— To do —
Using the material below, print the line that contains "Change market", the line that contains "kuchni koreańskiej? Dlaczego", and every line in between, exactly and nothing else.
(Data to examine)
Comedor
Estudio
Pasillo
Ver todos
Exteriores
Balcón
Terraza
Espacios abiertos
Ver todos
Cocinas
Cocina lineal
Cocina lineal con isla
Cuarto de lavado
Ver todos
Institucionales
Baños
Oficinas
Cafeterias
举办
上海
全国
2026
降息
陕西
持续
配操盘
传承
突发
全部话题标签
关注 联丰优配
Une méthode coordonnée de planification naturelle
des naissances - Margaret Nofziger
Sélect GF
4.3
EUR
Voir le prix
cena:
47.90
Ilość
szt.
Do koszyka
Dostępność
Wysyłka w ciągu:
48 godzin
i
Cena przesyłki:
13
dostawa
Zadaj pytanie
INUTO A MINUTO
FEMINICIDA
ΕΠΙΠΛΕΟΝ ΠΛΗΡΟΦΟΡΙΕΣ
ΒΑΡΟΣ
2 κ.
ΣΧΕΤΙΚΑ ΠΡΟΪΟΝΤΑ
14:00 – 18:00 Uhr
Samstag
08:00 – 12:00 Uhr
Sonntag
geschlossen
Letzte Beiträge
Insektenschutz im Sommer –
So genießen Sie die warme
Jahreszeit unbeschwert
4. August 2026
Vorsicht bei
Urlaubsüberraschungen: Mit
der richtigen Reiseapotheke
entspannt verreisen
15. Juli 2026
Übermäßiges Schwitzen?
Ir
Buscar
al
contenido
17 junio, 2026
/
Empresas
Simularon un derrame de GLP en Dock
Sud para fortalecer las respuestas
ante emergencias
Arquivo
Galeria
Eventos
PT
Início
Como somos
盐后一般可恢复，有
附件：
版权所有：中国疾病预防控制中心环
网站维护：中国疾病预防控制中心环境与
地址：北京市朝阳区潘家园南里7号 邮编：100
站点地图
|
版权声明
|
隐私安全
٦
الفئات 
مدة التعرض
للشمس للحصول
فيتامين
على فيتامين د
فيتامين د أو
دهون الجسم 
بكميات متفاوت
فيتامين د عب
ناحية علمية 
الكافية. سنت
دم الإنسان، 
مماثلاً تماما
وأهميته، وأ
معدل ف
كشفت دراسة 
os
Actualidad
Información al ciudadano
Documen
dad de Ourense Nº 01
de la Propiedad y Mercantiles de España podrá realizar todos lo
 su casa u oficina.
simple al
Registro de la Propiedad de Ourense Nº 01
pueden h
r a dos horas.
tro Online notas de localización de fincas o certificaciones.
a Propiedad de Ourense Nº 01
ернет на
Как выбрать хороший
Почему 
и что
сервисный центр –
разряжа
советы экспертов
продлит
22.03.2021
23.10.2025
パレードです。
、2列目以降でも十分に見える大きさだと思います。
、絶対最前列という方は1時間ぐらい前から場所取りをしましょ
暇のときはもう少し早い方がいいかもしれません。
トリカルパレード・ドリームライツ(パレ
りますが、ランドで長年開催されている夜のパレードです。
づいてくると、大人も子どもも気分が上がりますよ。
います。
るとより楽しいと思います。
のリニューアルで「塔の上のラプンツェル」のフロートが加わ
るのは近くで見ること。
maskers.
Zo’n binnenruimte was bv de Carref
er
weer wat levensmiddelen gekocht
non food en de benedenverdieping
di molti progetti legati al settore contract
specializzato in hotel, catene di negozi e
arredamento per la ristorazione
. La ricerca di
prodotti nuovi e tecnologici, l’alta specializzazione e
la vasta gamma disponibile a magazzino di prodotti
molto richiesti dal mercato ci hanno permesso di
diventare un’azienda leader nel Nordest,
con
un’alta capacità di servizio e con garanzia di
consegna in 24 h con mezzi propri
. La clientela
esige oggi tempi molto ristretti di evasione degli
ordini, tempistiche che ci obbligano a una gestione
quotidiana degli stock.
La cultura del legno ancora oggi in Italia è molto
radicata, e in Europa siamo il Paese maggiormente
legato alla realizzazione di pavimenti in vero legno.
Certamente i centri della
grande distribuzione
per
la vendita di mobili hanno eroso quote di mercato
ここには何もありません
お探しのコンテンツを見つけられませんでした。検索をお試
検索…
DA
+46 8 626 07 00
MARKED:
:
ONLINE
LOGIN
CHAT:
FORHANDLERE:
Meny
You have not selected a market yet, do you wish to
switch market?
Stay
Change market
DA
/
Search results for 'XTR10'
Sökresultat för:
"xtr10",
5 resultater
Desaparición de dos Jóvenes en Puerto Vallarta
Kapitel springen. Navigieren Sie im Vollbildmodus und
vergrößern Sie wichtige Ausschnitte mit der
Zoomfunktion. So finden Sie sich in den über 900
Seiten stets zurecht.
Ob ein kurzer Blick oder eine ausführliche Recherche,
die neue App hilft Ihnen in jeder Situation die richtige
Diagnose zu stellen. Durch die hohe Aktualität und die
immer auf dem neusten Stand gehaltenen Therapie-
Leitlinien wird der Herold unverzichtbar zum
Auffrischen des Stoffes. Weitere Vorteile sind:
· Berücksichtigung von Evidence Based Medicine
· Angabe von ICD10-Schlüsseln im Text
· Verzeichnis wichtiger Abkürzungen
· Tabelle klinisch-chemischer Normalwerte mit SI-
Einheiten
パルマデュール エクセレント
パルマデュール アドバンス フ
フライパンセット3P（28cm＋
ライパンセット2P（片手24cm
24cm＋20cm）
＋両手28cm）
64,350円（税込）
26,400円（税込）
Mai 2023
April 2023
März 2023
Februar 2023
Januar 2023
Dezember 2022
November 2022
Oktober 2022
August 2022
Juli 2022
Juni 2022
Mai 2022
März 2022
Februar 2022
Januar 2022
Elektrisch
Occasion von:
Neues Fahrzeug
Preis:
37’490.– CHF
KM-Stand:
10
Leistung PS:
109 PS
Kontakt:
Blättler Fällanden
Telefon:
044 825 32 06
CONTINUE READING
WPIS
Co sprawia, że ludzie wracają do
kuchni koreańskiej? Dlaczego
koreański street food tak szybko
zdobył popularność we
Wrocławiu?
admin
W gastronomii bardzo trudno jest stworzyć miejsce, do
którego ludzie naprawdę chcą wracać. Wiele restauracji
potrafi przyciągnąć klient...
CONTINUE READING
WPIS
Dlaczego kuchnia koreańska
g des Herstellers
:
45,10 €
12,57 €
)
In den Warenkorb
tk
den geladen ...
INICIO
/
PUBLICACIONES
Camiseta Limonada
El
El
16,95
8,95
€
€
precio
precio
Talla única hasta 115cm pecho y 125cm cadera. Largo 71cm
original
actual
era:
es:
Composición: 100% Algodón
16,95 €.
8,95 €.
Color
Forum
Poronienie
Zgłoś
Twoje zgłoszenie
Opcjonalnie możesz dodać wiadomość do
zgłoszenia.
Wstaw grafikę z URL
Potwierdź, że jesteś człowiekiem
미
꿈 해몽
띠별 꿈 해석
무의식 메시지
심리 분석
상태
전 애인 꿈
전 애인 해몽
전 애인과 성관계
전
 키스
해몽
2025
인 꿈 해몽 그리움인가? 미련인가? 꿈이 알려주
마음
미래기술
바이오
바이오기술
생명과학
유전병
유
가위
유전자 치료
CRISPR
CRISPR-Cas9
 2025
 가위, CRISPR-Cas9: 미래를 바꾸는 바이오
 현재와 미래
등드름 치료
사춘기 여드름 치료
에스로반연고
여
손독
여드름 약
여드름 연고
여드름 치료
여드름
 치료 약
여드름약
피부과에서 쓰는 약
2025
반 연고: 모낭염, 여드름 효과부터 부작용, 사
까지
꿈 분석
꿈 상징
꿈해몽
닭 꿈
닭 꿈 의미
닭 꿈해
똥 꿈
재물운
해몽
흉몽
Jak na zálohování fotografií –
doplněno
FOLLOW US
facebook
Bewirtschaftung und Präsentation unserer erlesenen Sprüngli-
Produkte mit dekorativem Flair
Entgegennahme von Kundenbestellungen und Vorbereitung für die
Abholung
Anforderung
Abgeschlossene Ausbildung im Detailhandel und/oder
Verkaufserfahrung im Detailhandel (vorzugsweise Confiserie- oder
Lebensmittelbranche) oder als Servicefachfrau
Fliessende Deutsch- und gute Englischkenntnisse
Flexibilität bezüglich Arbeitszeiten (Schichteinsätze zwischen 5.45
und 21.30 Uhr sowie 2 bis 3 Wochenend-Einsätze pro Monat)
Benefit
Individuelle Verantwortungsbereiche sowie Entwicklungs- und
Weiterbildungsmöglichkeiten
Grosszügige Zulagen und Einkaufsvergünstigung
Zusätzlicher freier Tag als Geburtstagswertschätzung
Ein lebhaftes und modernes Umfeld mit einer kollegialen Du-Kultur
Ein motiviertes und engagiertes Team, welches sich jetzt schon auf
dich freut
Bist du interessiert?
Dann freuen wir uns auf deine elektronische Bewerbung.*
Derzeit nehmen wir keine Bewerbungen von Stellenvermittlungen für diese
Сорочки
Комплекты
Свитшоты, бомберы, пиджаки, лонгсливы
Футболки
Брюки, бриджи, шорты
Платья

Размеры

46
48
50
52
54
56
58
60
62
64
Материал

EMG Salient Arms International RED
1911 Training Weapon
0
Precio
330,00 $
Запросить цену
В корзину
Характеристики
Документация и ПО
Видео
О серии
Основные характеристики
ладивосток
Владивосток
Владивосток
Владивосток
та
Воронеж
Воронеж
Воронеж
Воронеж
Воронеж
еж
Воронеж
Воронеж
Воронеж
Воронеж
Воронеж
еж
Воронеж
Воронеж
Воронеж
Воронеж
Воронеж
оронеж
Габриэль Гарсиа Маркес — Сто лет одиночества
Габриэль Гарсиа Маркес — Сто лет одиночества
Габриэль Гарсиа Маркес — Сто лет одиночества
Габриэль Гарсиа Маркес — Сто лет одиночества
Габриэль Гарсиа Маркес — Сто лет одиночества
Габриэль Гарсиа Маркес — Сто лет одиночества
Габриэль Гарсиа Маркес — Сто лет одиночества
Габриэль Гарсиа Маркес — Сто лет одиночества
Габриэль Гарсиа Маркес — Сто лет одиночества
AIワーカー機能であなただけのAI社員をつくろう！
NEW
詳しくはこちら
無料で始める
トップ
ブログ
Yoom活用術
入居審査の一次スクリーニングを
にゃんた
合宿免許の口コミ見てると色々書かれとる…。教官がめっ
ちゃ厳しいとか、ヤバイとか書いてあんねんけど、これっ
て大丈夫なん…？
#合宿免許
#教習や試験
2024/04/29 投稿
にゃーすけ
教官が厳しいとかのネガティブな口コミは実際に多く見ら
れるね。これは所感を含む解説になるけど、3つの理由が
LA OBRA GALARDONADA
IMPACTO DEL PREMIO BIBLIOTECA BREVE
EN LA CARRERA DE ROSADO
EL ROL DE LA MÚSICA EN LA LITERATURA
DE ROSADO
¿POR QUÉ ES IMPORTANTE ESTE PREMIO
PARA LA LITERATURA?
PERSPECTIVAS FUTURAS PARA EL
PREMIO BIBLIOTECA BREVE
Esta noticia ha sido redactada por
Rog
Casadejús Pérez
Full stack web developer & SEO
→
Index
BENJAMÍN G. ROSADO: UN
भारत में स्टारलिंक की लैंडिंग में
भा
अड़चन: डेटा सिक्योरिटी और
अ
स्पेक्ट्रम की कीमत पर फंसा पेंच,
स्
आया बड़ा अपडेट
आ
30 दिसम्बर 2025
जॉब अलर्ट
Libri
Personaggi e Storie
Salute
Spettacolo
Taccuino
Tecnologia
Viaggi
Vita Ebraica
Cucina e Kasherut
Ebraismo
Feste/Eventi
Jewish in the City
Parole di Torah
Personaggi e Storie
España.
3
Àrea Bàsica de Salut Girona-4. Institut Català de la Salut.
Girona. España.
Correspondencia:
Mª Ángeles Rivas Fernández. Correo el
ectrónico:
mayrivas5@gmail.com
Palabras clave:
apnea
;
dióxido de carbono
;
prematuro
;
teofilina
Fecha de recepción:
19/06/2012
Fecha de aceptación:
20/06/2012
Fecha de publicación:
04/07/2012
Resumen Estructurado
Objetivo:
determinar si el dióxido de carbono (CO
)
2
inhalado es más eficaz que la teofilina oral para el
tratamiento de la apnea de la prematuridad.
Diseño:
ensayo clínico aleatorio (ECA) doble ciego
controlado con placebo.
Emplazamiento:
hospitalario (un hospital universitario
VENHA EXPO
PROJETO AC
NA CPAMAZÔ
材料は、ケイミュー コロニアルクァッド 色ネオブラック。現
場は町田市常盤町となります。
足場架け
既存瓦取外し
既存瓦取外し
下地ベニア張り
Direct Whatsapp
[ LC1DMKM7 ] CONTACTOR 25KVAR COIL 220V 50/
(End Data to examine)
— Output of the task —
Change market
DA
/
Search results for 'XTR10'
Sökresultat för:
"xtr10",
5 resultater
Desaparición de dos Jóvenes en Puerto Vallarta
Kapitel springen. Navigieren Sie im Vollbildmodus und
vergrößern Sie wichtige Ausschnitte mit der
Zoomfunktion. So finden Sie sich in den über 900
Seiten stets zurecht.
Ob ein kurzer Blick oder eine ausführliche Recherche,
die neue App hilft Ihnen in jeder Situation die richtige
Diagnose zu stellen. Durch die hohe Aktualität und die
immer auf dem neusten Stand gehaltenen Therapie-
Leitlinien wird der Herold unverzichtbar zum
Auffrischen des Stoffes. Weitere Vorteile sind:
· Berücksichtigung von Evidence Based Medicine
· Angabe von ICD10-Schlüsseln im Text
· Verzeichnis wichtiger Abkürzungen
· Tabelle klinisch-chemischer Normalwerte mit SI-
Einheiten
パルマデュール エクセレント
パルマデュール アドバンス フ
フライパンセット3P（28cm＋
ライパンセット2P（片手24cm
24cm＋20cm）
＋両手28cm）
64,350円（税込）
26,400円（税込）
Mai 2023
April 2023
März 2023
Februar 2023
Januar 2023
Dezember 2022
November 2022
Oktober 2022
August 2022
Juli 2022
Juni 2022
Mai 2022
März 2022
Februar 2022
Januar 2022
Elektrisch
Occasion von:
Neues Fahrzeug
Preis:
37’490.– CHF
KM-Stand:
10
Leistung PS:
109 PS
Kontakt:
Blättler Fällanden
Telefon:
044 825 32 06
CONTINUE READING
WPIS
Co sprawia, że ludzie wracają do
kuchni koreańskiej? Dlaczego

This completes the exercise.